- SUPPLIED PASSAGE:
※ ※ ※

Two months later, without having the chance to visit home or meet his mother, Jeremiah left for the prefecture of Dahomey, then an immense jurisdiction encompassing much of the West Coast of Africa. After spending some time in the principal station of Agoué (situated in Togoland), Jeremiah and Aimé Beauquis, guided by Ernest Menager (the prefect apostolic) and Noel Baudin, set out in December 1885, to found a mission at Adangbé. They arrived safely and the two priests established themselves there, Jeremiah becoming the superior of this mission which was dedicated to the Immaculate Conception. However after a while it became clear that the Fathers were unwanted and that the mission would never succeed. So Jeremiah and his companion left Adangbé and moved on to Atakpamé, an important town further into the hinterland. There too they experienced opposition but this time, seeing better prospects, they decided to remain. Eventually on 24 April 1886, on Holy Saturday, both missionaries were poisoned. With the aid of an antidote they succeeded in expelling the toxic substance from their stomachs, although Jeremiah was to remain sick for a considerable time. Eventually he was sufficiently recovered to go (with his companion) to Agoué where he completed his convalescence and gathered equipment.

※ ※ ※

- PROVIDED MATERIAL:
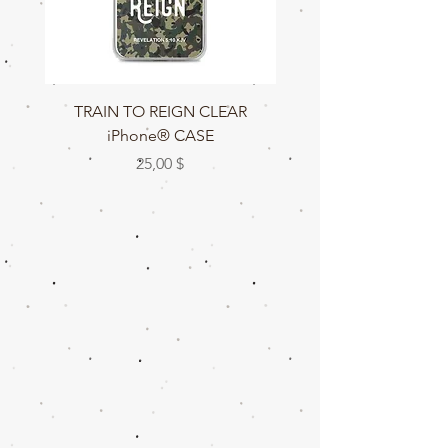
TRAIN TO REIGN CLEAR
TRAIN TO REIGN C
iPhone® CASE
Цена
25,00 $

※ ※ ※

- WHAT TO PRODUCE: Transcribe the passage above on Jeremiah's mission in Dahomey in full, word for word.

- YOUR RESPONSE:
Two months later, without having the chance to visit home or meet his mother, Jeremiah left for the prefecture of Dahomey, then an immense jurisdiction encompassing much of the West Coast of Africa. After spending some time in the principal station of Agoué (situated in Togoland), Jeremiah and Aimé Beauquis, guided by Ernest Menager (the prefect apostolic) and Noel Baudin, set out in December 1885, to found a mission at Adangbé. They arrived safely and the two priests established themselves there, Jeremiah becoming the superior of this mission which was dedicated to the Immaculate Conception. However after a while it became clear that the Fathers were unwanted and that the mission would never succeed. So Jeremiah and his companion left Adangbé and moved on to Atakpamé, an important town further into the hinterland. There too they experienced opposition but this time, seeing better prospects, they decided to remain. Eventually on 24 April 1886, on Holy Saturday, both missionaries were poisoned. With the aid of an antidote they succeeded in expelling the toxic substance from their stomachs, although Jeremiah was to remain sick for a considerable time. Eventually he was sufficiently recovered to go (with his companion) to Agoué where he completed his convalescence and gathered equipment.